The Courier-Journal was the first to report on Thursday evening that Louisville signee Brian Bowen has been cleared by the FBI. This gives the University of Louisville to now conduct their own investigation to determine Bowen’s eligibility.
As you likely know, Bowen’s recruitment to UofL was featured in a federal complaint regarding a nearly three year FBI investigation into a college basketball bribery/recruiting scandal. The school’s involvement led to the dismissal of head coach Rick Pitino and athletic director Tom Jurich.
To be clear, the FBI clearing Bowen of any wrong doing under federal law has zero to do with his NCAA eligibility. That said, he’s still technically eligible under NCAA rules, due to the fact that he was never ruled ineligible. The FBI getting involved before the NCAA was made aware of any wrong doing is what makes this a unique situation.
UofL will need to investigate on their own and decide if Bowen is in fact eligible under NCAA rules. His attorney, Jason Setchen, seems optimistic that Bowen will not be deemed permanently ineligible by the NCAA.
Excerpt from the Courier-Journal
“Brian and I are excited with this development and look forward to working with the university and the NCAA to clarify any concerns or issues that they have in furtherance of Brian’s prompt return to competition,” Setchen said.
University spokesman John Karman confirmed that Bowen remains enrolled at U of L but declined further comment citing the federal investigation. The university has yet to clarify whether Bowen has simply been suspended on a precautionary basis or been declared ineligible, which would make his reinstatement subject to NCAA approval.
“I remain optimistic based on my dealings with the university,” Setchen said. “So far, the university has been very cooperative and open to having further discussions. I believe the university will give Brian a fair opportunity.”

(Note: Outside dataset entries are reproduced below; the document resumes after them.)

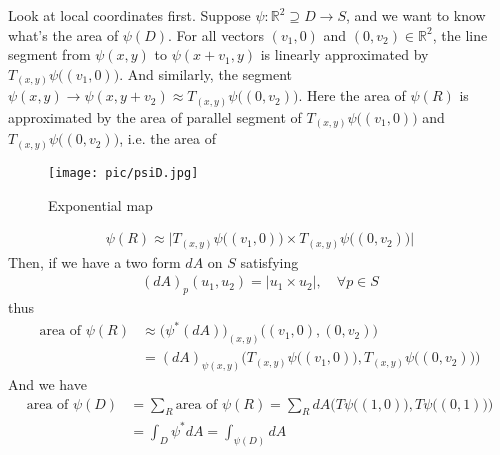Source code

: \documentclass[10pt]{article}
\begin{document}
            Look at local coordinates first. Suppose $\psi:\mathbb{R}^2 \supseteq D\longrightarrow S$, and we want to know what's the area of $\psi(D)$. For all vectors $(v_1, 0)$ and $(0, v_2)\in\mathbb{R}^2$, the line segment from $\psi(x, y)$ to $\psi(x+v_1, y)$ is linearly approximated by $T_{(x,y)}\psi\big((v_1, 0)\big)$. And similarly, the segment $\psi(x, y)\longrightarrow\psi(x,y+v_2)\approx T_{(x, y)}\psi\big((0, v_2)\big)$. Here the area of $\psi(R)$ is approximated by the area of parallel segment of $T_{(x,y)}\psi\big((v_1, 0)\big)$ and $T_{(x,y)}\psi\big((0, v_2)\big)$, i.e. the area of
            \begin{marginfigure}
                \vspace{-2cm}
                \begin{figure}[H]
                    \centering
                    \texttt{[image: pic/psiD.jpg]}
                    \caption{Exponential map}
                \end{figure}
		\end{marginfigure}
            \begin{equation*}
                \begin{aligned}
                    \psi(R) \approx \bigg|T_{(x,y)}\psi\big((v_1, 0)\big) \times T_{(x,y)}\psi\big((0, v_2)\big)\bigg|
                \end{aligned}
            \end{equation*}
            Then, if we have a two form $dA$ on $S$ satisfying
            \begin{equation*}
                \begin{aligned}
                    (dA)_p(u_1, u_2) = \big|u_1\times u_2\big|,\quad\forall p\in S
                \end{aligned}
            \end{equation*}
            thus
            \begin{equation*}
                \begin{aligned}
                    \text{area of }\psi(R) &\approx \big(\psi^*(dA)\big)_{(x,y)}\big((v_1,0), (0,v_2)\big) \\
                    &= (dA)_{\psi(x, y)}\bigg(T_{(x,y)}\psi\big((v_1, 0)\big), T_{(x,y)}\psi\big((0, v_2)\big)\bigg)
                \end{aligned}
            \end{equation*}
            And we have
            \begin{equation*}
                \begin{aligned}
                    \text{area of }\psi(D) &= \sum_R\text{area of }\psi(R) = \sum_RdA\bigg(T\psi\big((1,0)\big), T\psi\big((0,1)\big)\bigg) \\
                    &= \int_D\psi^*dA = \int_{\psi(D)}dA
                \end{aligned}
            \end{equation*}
\end{document}
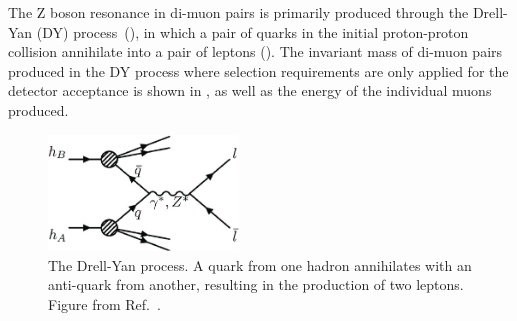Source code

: The Z boson resonance in di-muon pairs is primarily produced through the Drell-Yan (DY) process~(\cite{origDYPaper,DYSummary}), in which a pair of quarks in the initial proton-proton collision annihilate into a pair of leptons ().
The invariant mass of di-muon pairs produced in the DY process where selection requirements are only applied for the detector acceptance is shown in , as well as the energy of the individual muons produced. 

\begin{figure}[ht]
	\centering
	\includegraphics[width=0.45\textwidth]{figures/dyProcess.pdf}
	\caption[Feynman Diagram for the DY Process]{The Drell-Yan process. A quark from one hadron annihilates with an anti-quark from another, resulting in the production of two leptons. Figure from Ref.~\cite{bechtel2023}.}
	\label{fig:dyDiagram}
\end{figure}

Telephone calls recorded by the FBI implicated Bowen’s father, Brian Sr., in an alleged scheme involving Cardinals coaches, Adidas representatives and other intermediaries to secure the son’s commitment to U of L in June.
A sworn deposition by the FBI’s John Vourderis described an intercepted call between sports agent Christian Dawkins and a man Vourderis believed to be Bowen Sr., arranging a payment of $19,500 on July 13. A subsequent call between Dawkins and financial advisor Munish Sood indicated the payment was made.
“Brian (Jr.) was not aware of any of the alleged activities,” Setchen said, “and it is our position that he has not violated any NCAA rules or bylaws. … It’s a fundamental aspect of being an American that we are not held responsible for the actions of other people and we have a right to associate. It is unfair to Brian or any student-athlete to try and punish them for actions of others who are not in their control.”
Setchen’s argument echoes that used on behalf of Cam Newton, who led Auburn to the 2010 BCS championship after allegations that his father had solicited the quarterback’s services to Mississippi State for $180,000. The NCAA subsequently revised its rules to designate parents as agents if they represent or attempt to represent an athlete “for the purpose of marketing his or her athletics ability or reputation for financial gain.”
“While the rules have changed slightly since the Cam Newton case,” Setchen said, “the mitigating factors in Brian’s case are not dissimilar in that he had no knowledge of any of the alleged improprieties.’’
Setchen will need to show his client did not directly benefit from his father’s involvement in the scheme. NCAA bylaws state that the receipt of “significant monetary benefits from an agent” constitute crossing “the threshold of professionalism” and, therefore, preclude reinstatement.
Stuart Brown, an Atlanta-based attorney experienced with eligibility issues, said it is not the NCAA’s policy to punish athletes for their relatives’ actions and predicted that Bowen was likely to gain reinstatement based on the evidence that has surfaced so far.
“I would suspect the young man would get reinstated with some repayment and community service stipulations and some meaningful withholding (from competition), but certainly not a whole season,” Brown said. “That’s presuming that the institution decides that a violation occurred.
“… I’d be very surprised if there were permanent ineligibility.”